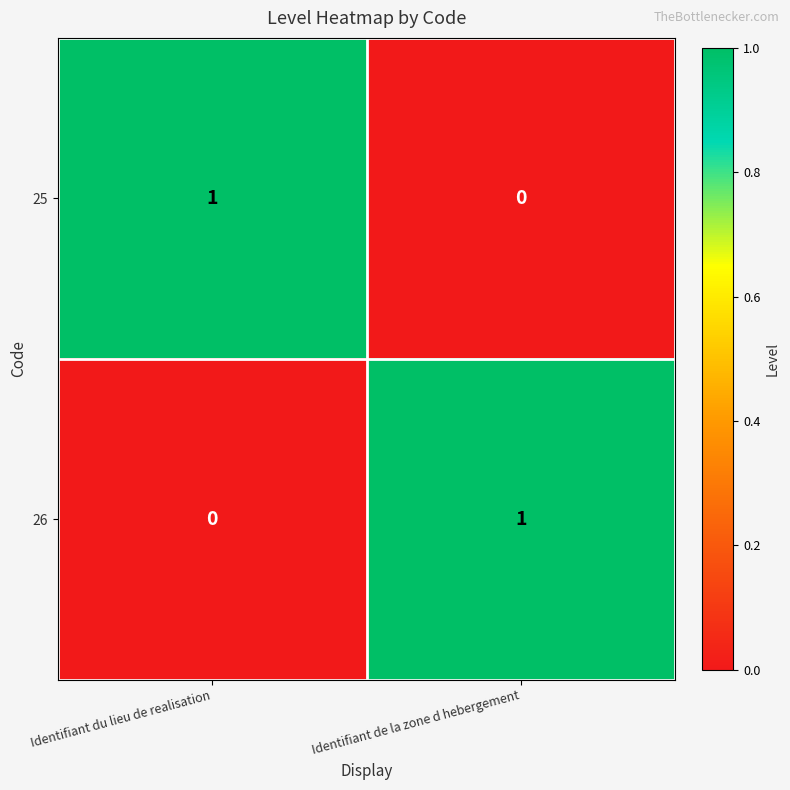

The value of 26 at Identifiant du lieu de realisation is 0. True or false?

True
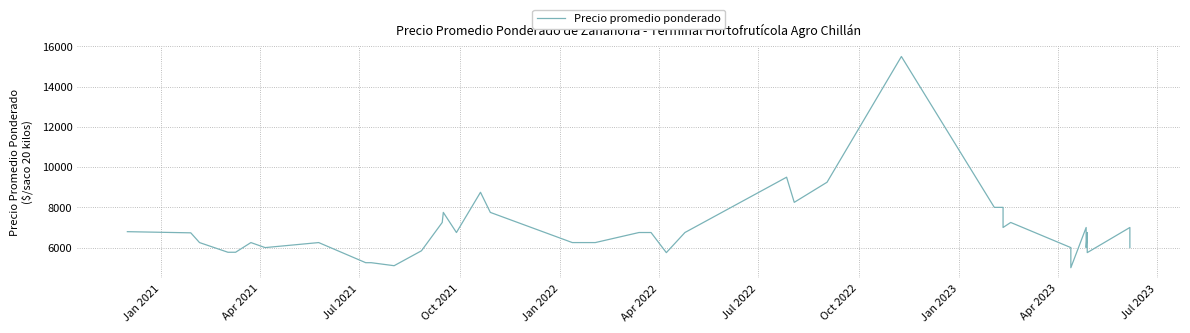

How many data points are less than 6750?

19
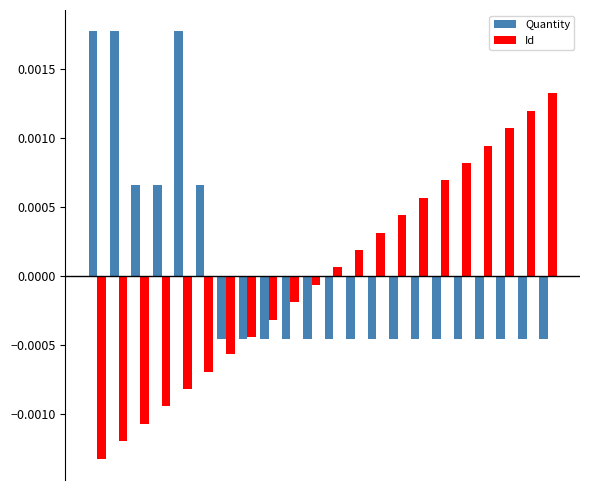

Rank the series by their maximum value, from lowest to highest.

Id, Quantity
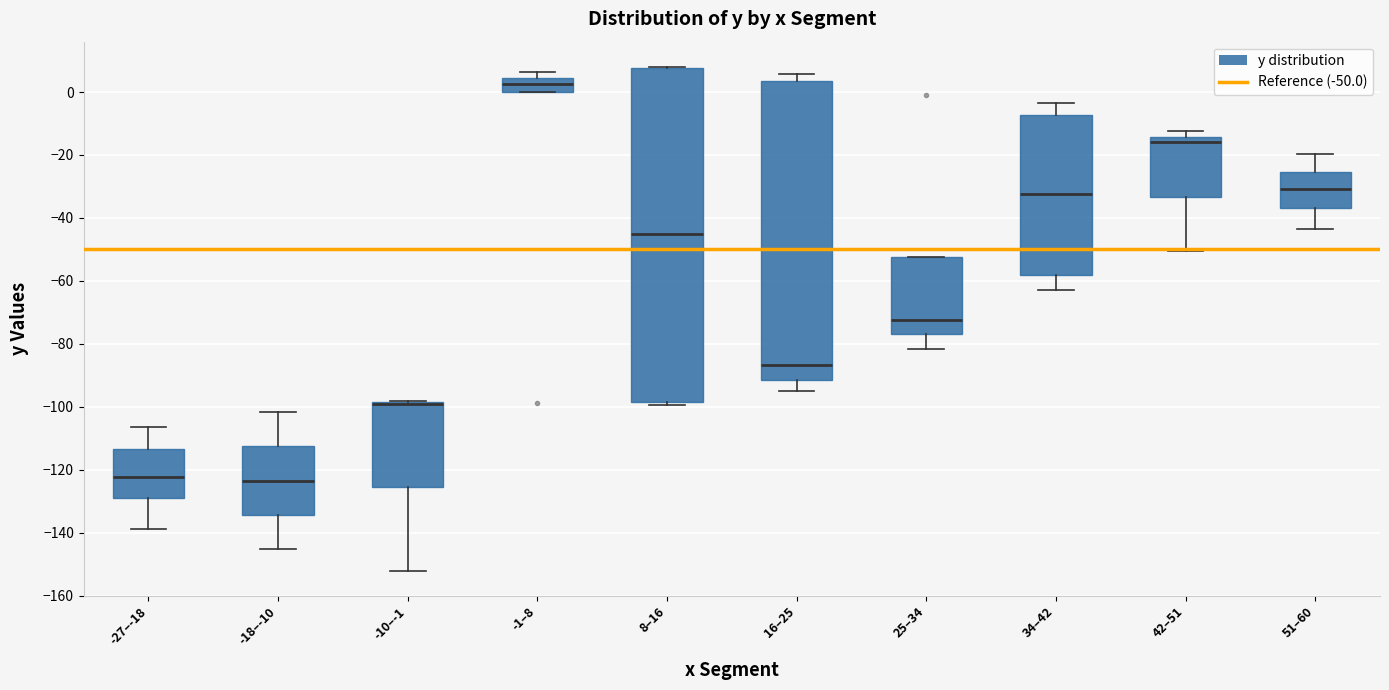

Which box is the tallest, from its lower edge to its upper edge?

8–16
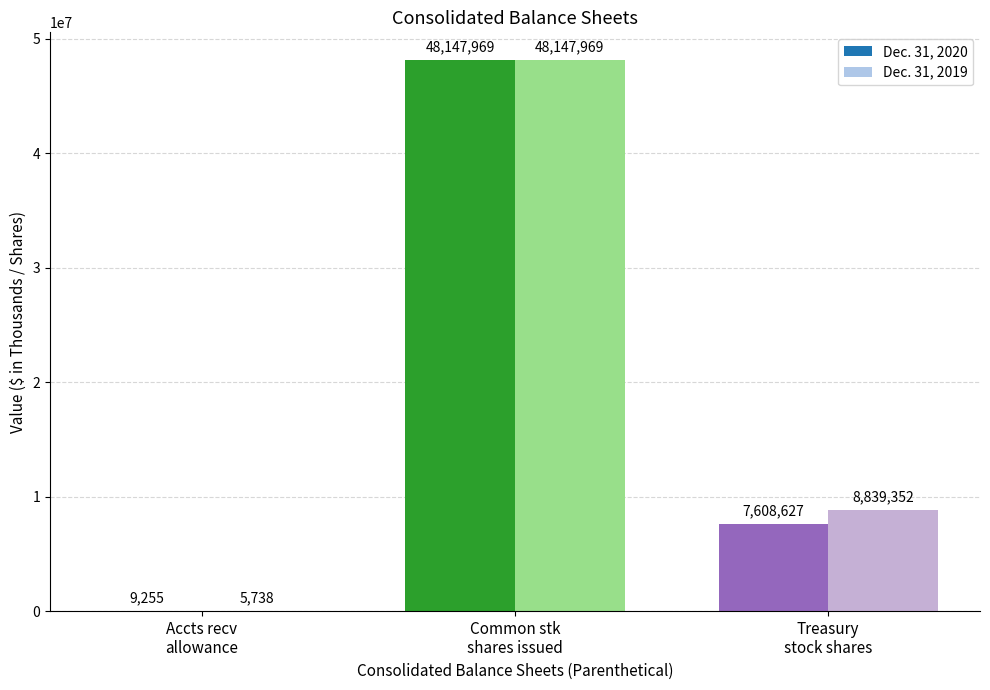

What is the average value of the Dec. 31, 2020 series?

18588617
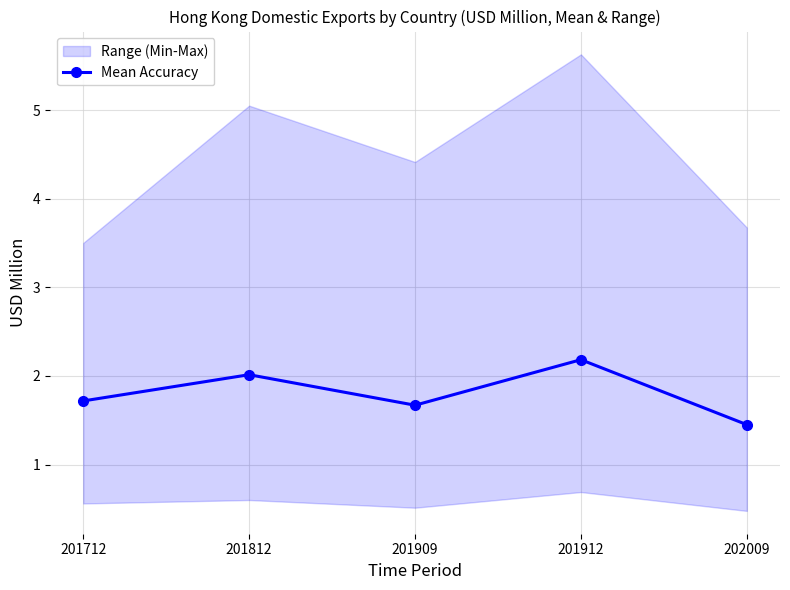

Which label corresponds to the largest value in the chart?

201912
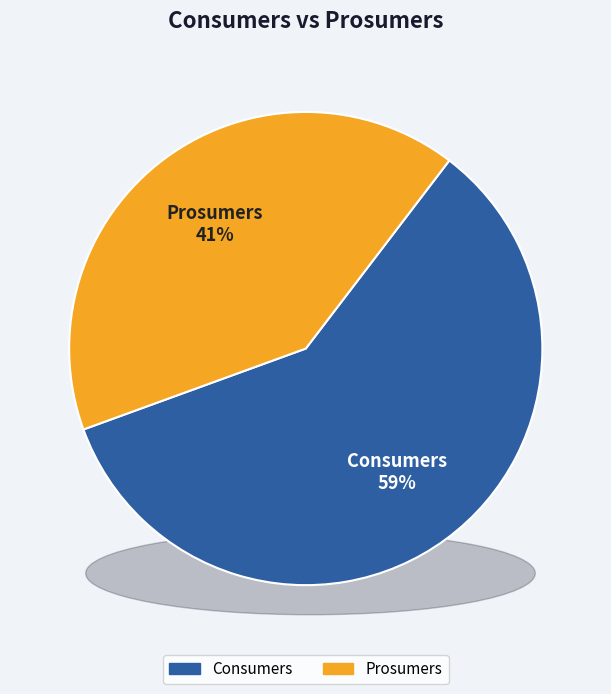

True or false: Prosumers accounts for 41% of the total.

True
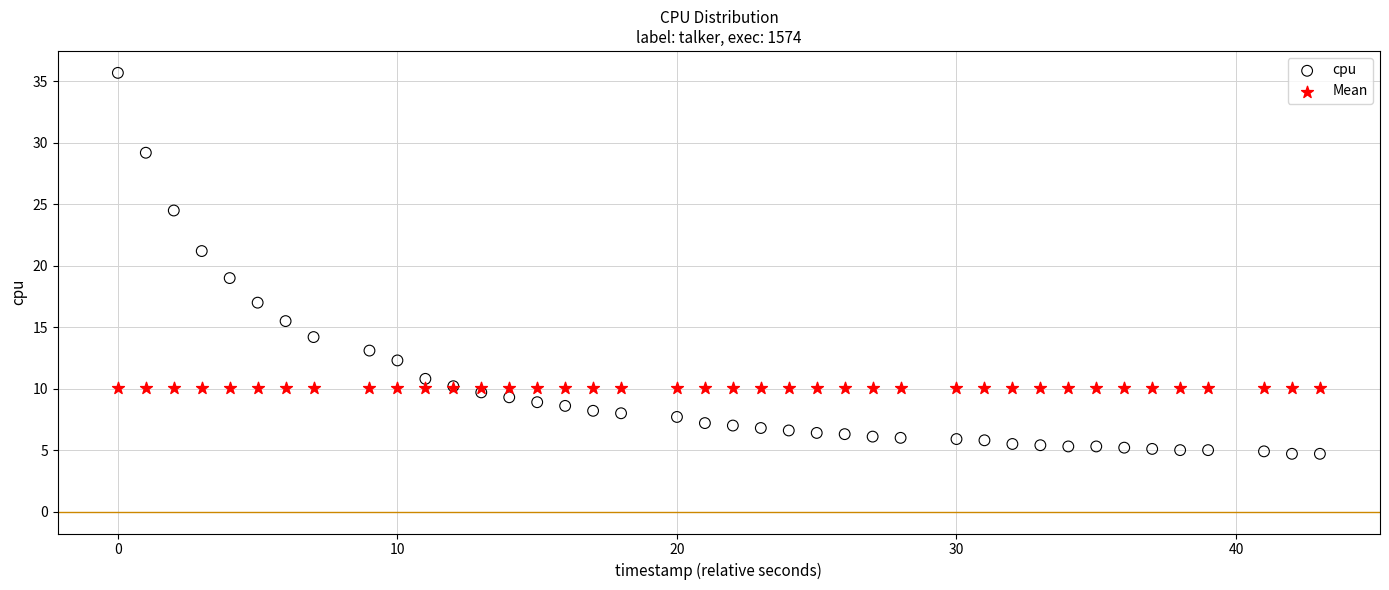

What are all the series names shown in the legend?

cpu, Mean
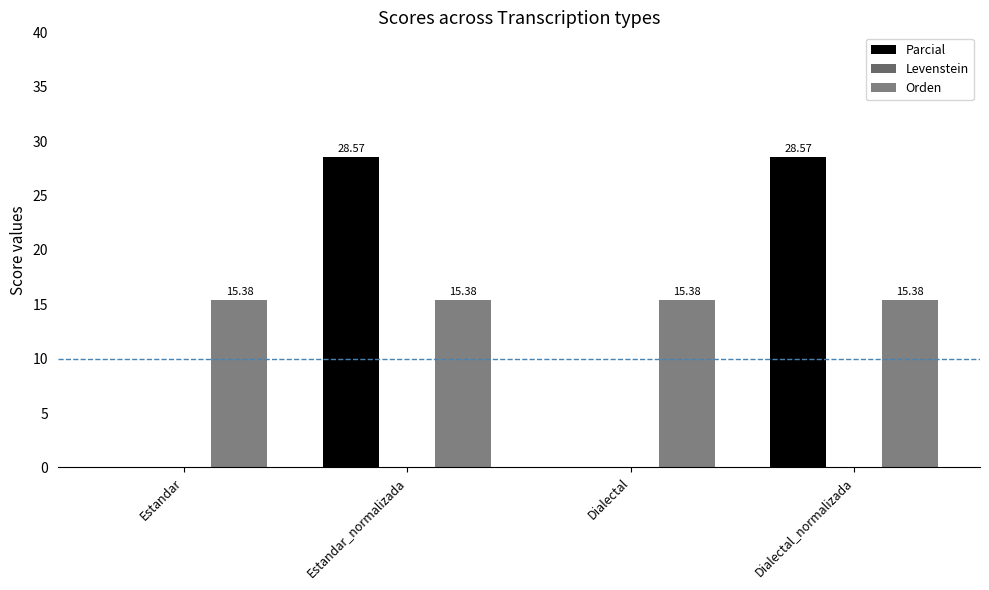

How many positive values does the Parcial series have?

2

■ ■ ■

Job item | Count the lines in the entries above that contain the string "chart", with uppercase and lowercase treated as different. Reply with the number alone.

Solution to this exercise | 1